Antenna splitter (Advanced RF 6SGPS1) has been delivered, removed the generic puck antennas and replaced with a single survey antenna (Beitian BT-100), updated all GPS receivers with a surveyed-in position, TDOP dropped to 0.20, updated Grafana dashboard with a few more charts, resumed testing (using 3 independent COM ports, IRQs, and pulses spaced 100 ms apart) - it appears Chrony is jumping between refclocks, which is hurting RMS metrics.

While chrony supports dynamic polling for server/pool - starting at 64s (2^6) increasing to 17 minutes (2^10) under stable conditions - chrony does not dynamically poll reference clocks. NTPd does. :frowning:

Back when I was using ntpd, I took advantage of reference clock dynamic polling.

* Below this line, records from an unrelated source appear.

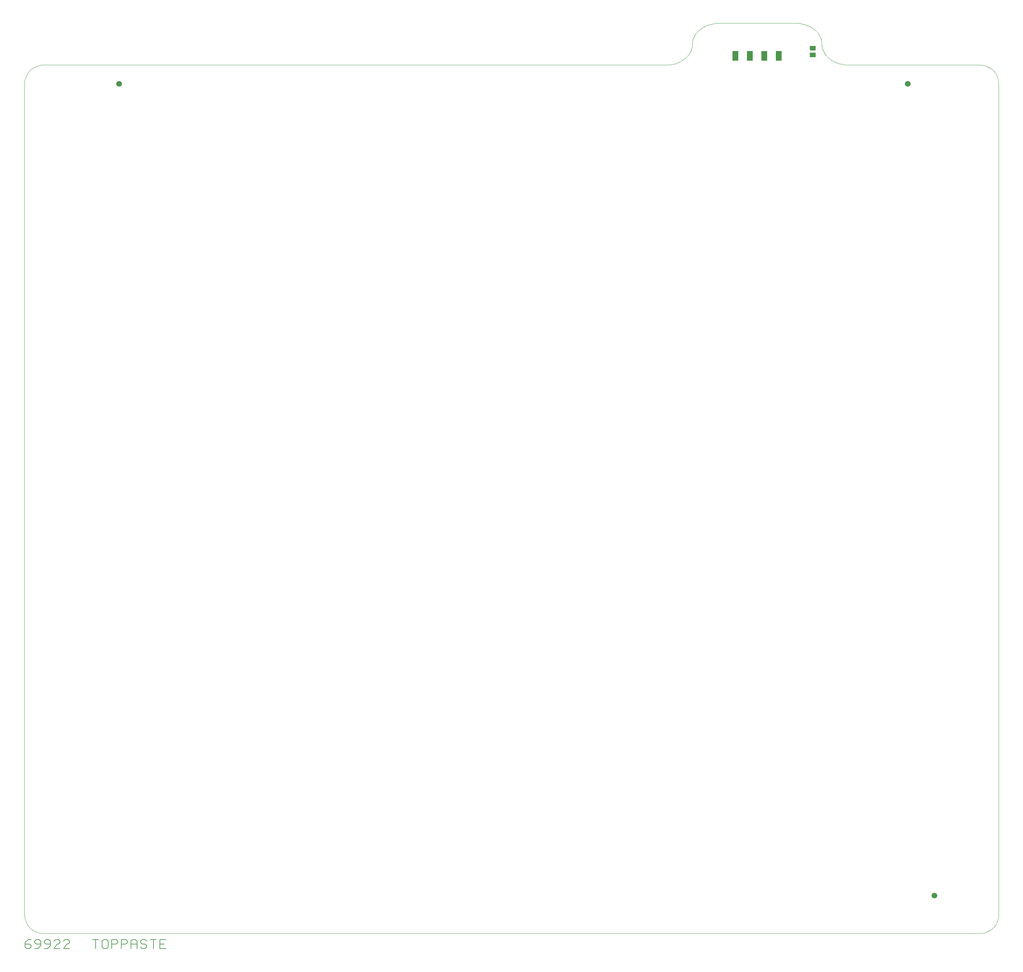
<source format=gbr>
*
%FSLAX26Y26*%
%MOIN*%
%ADD10R,0.059100X0.051200*%
%ADD11R,0.059100X0.098400*%
%ADD12C,0.059055*%
%ADD13C,0.001000*%
%ADD14C,0.008000*%
%IPPOS*%
%LNtoppaste.gbr*%
%LPD*%
G75*
G54D10*
X8186000Y9121200D03*
G54D10*
Y9188100D03*
G54D11*
X7834500Y9109800D03*
G54D11*
X7684500D03*
G54D11*
X7534500D03*
G54D11*
X7384500D03*
G54D12*
X984252Y8818898D03*
X9173228D03*
X9448819Y393701D03*
G54D13*
X8014396Y9448800D02*
X8023813Y9448399D01*
X8042398Y9447000D01*
X8051474Y9445903D01*
X8069401Y9443100D01*
X8078195Y9441301D01*
X8095500Y9437100D01*
X8104000Y9434699D01*
X8120382Y9429306D01*
X8128488Y9426305D01*
X8144094Y9419702D01*
X8151681Y9416208D01*
X8166285Y9408508D01*
X8173390Y9404405D01*
X8186983Y9395711D01*
X8193595Y9391103D01*
X8205997Y9381402D01*
X8212013Y9376388D01*
X8223192Y9365807D01*
X8228498Y9360302D01*
X8238393Y9349009D01*
X8243005Y9343094D01*
X8251493Y9331009D01*
X8255400Y9324700D01*
X8258915Y9318375D01*
G02X8268093Y9298720I-96418J-56994D01*
G01X8270807Y9291980D01*
X8273089Y9285234D01*
X8274904Y9278286D01*
G02X8279098Y9257018I-98460J-30463D01*
G01X8279997Y9249924D01*
X8280500Y9242578D01*
Y9227594D01*
X8280999Y9220209D01*
X8281901Y9212793D01*
G03X8286099Y9191002I129555J13660D01*
G01X8287999Y9183903D01*
X8290200Y9176901D01*
X8295599Y9163101D01*
X8298702Y9156396D01*
X8305697Y9143305D01*
X8309501Y9136899D01*
X8317998Y9124503D01*
X8322601Y9118399D01*
X8327612Y9112585D01*
G03X8343362Y9095735I118736J95198D01*
G01X8349099Y9090301D01*
X8355002Y9085098D01*
X8367492Y9075206D01*
X8374002Y9070399D01*
X8387598Y9061501D01*
X8394696Y9057302D01*
X8409395Y9049403D01*
X8416906Y9045698D01*
X8432598Y9039001D01*
X8440605Y9035898D01*
X8457097Y9030301D01*
X8465500Y9027900D01*
X8474217Y9025696D01*
G03X8500592Y9020301I61574J233873D01*
G01X8509500Y9018900D01*
X8518703Y9017800D01*
X8537200Y9016300D01*
X8546598Y9015900D01*
X9921186Y9015800D01*
X9959700Y9012000D01*
X9996599Y9000800D01*
X10030601Y8982599D01*
X10060399Y8958201D01*
X10084899Y8928302D01*
X10103100Y8894299D01*
X10114300Y8857402D01*
X10118100Y8818983D01*
X10118098Y196809D01*
X10114299Y158398D01*
X10103100Y121501D01*
X10084899Y87499D01*
X10060401Y57601D01*
X10030600Y33100D01*
X9996601Y15000D01*
X9959700Y3700D01*
X9921200Y0D01*
X196916D01*
X158400Y3700D01*
X121499Y15000D01*
X87499Y33100D01*
X57599Y57601D01*
X33201Y87499D01*
X14999Y121501D01*
X3800Y158398D01*
X0Y196817D01*
X2Y8818991D01*
X3801Y8857402D01*
X15000Y8894299D01*
X33201Y8928301D01*
X57601Y8958200D01*
X87498Y8982599D01*
X121501Y9000800D01*
X158399Y9012000D01*
X196897Y9015800D01*
X6675700D01*
X6684897Y9016200D01*
X6703008Y9017701D01*
X6711993Y9018799D01*
X6729500Y9021700D01*
X6738200Y9023500D01*
X6755102Y9027801D01*
X6763398Y9030300D01*
X6779501Y9035900D01*
X6787398Y9038899D01*
X6795018Y9042307D01*
G03X6814757Y9051936I-69918J168372D01*
G01X6824504Y9057302D01*
X6831399Y9061499D01*
X6844696Y9070497D01*
X6851096Y9075197D01*
X6863401Y9085201D01*
X6869198Y9090398D01*
X6880202Y9101303D01*
X6885400Y9106900D01*
X6895100Y9118600D01*
X6899602Y9124702D01*
X6907900Y9137201D01*
X6911701Y9143602D01*
X6918501Y9156801D01*
X6921599Y9163498D01*
X6926800Y9177299D01*
X6929100Y9184301D01*
X6932600Y9198599D01*
X6933999Y9205895D01*
X6935900Y9220702D01*
X6936300Y9228200D01*
X6936301Y9243184D01*
X6936801Y9250395D01*
X6938699Y9264795D01*
X6940198Y9271788D01*
X6943900Y9285700D01*
X6946204Y9292508D01*
X6951701Y9305802D01*
X6954902Y9312404D01*
X6961995Y9325092D01*
X6965893Y9331289D01*
X6974593Y9343390D01*
X6979291Y9349190D01*
X6989394Y9360592D01*
X6994805Y9366004D01*
X7006291Y9376591D01*
X7012281Y9381584D01*
X7024988Y9391291D01*
X7031710Y9395806D01*
X7045591Y9404494D01*
X7052796Y9408597D01*
X7067797Y9416299D01*
X7075499Y9419799D01*
X7091498Y9426400D01*
X7099699Y9429400D01*
X7116514Y9434804D01*
X7125085Y9437196D01*
X7142694Y9441298D01*
X7151694Y9443099D01*
X7169999Y9445900D01*
X7179296Y9446999D01*
X7198191Y9448399D01*
X7207803Y9448800D01*
X8014396D01*
G54D14*
X68927Y-64609D02*
X38464D01*
X8000Y-95073D01*
Y-140768D01*
X23232Y-156000D01*
X53695D01*
X68927Y-140768D01*
Y-125536D01*
X53695Y-110305D01*
X8000D01*
X108000Y-156000D02*
X138464D01*
X168927Y-125536D01*
Y-79841D01*
X153695Y-64609D01*
X123232D01*
X108000Y-79841D01*
Y-95073D01*
X123232Y-110305D01*
X168927D01*
X208000Y-156000D02*
X238464D01*
X268927Y-125536D01*
Y-79841D01*
X253695Y-64609D01*
X223232D01*
X208000Y-79841D01*
Y-95073D01*
X223232Y-110305D01*
X268927D01*
X308000Y-79841D02*
X323232Y-64609D01*
X353695D01*
X368927Y-79841D01*
Y-95073D01*
X353695Y-110305D01*
X338464D01*
X308000Y-156000D01*
X368927D01*
X408000Y-79841D02*
X423232Y-64609D01*
X453695D01*
X468927Y-79841D01*
Y-95073D01*
X453695Y-110305D01*
X438464D01*
X408000Y-156000D01*
X468927D01*
X708000Y-64609D02*
X768927D01*
X738464D02*
Y-156000D01*
X808000Y-140768D02*
Y-79841D01*
X823232Y-64609D01*
X853695D01*
X868927Y-79841D01*
Y-140768D01*
X853695Y-156000D01*
X823232D01*
X808000Y-140768D01*
X908000Y-156000D02*
Y-64609D01*
X953695D01*
X968927Y-79841D01*
Y-95073D01*
X953695Y-110305D01*
X908000D01*
X1008000Y-156000D02*
Y-64609D01*
X1053695D01*
X1068927Y-79841D01*
Y-95073D01*
X1053695Y-110305D01*
X1008000D01*
X1108000Y-156000D02*
Y-79841D01*
X1123232Y-64609D01*
X1153695D01*
X1168927Y-79841D01*
Y-156000D01*
X1108000Y-110305D02*
X1168927D01*
X1208000Y-140768D02*
X1223232Y-156000D01*
X1253695D01*
X1268927Y-140768D01*
Y-125536D01*
X1253695Y-110305D01*
X1223232D01*
X1208000Y-95073D01*
Y-79841D01*
X1223232Y-64609D01*
X1253695D01*
X1268927Y-79841D01*
X1308000Y-64609D02*
X1368927D01*
X1338464D02*
Y-156000D01*
X1408000Y-64609D02*
X1468927D01*
X1408000Y-156000D02*
X1468927D01*
X1408000Y-110305D02*
X1453695D01*
X1408000Y-64609D02*
Y-156000D01*
M02*

</source>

I think chrony’s default polling interval for reference clocks, 16s (2^4) is too low, and not at the allan intercept for the system. I believe the receivers PPS output is much more stable than the path from the COM port to the CPU.

For comparison, ntpd defaults to a longer polling interval for its reference clocks, 64s (2^6).

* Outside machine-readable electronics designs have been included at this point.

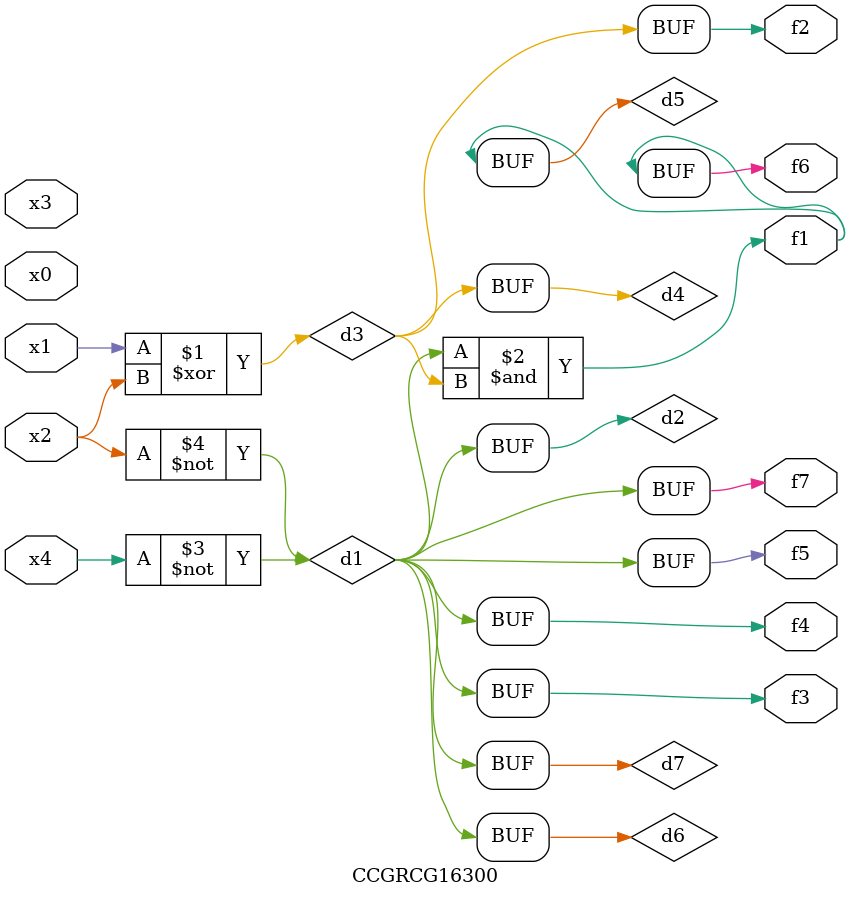
<source format=v>
module CCGRCG16300(
	input x0, x1, x2, x3, x4,
	output f1, f2, f3, f4, f5, f6, f7
);

	wire d1, d2, d3, d4, d5, d6, d7;

	not (d1, x4);
	not (d2, x2);
	xor (d3, x1, x2);
	buf (d4, d3);
	and (d5, d1, d3);
	buf (d6, d1, d2);
	buf (d7, d2);
	assign f1 = d5;
	assign f2 = d4;
	assign f3 = d7;
	assign f4 = d7;
	assign f5 = d7;
	assign f6 = d5;
	assign f7 = d7;
endmodule

</source>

I’ve increased the polling interval in chrony to match ntpd - we’ll see how it goes…



I don’t think you need it with Chrony SHM reading.

I found during testing that other ways of getting time from GPSD made them jump all over the place. Also as setting polling too fast.

E.g. my 5Hz Garmin was far more unstable then the 1Hz when polling like the docs told me to do.

With SHM polling default (4) they are stable. Looks to me it sees the ‘SHM-bullitinboard’ takes all data and starts calculating over this.

I do not know how other types work, but SHM is a bulletinboard and you take data from it, no matter how old it is. Sockets may work different and you may need constant polling. With SHM it stays there for some time until the BB is cleared.

This is how I understand it. You may want to try it. BTW, I use maxlockage as it uses more samples.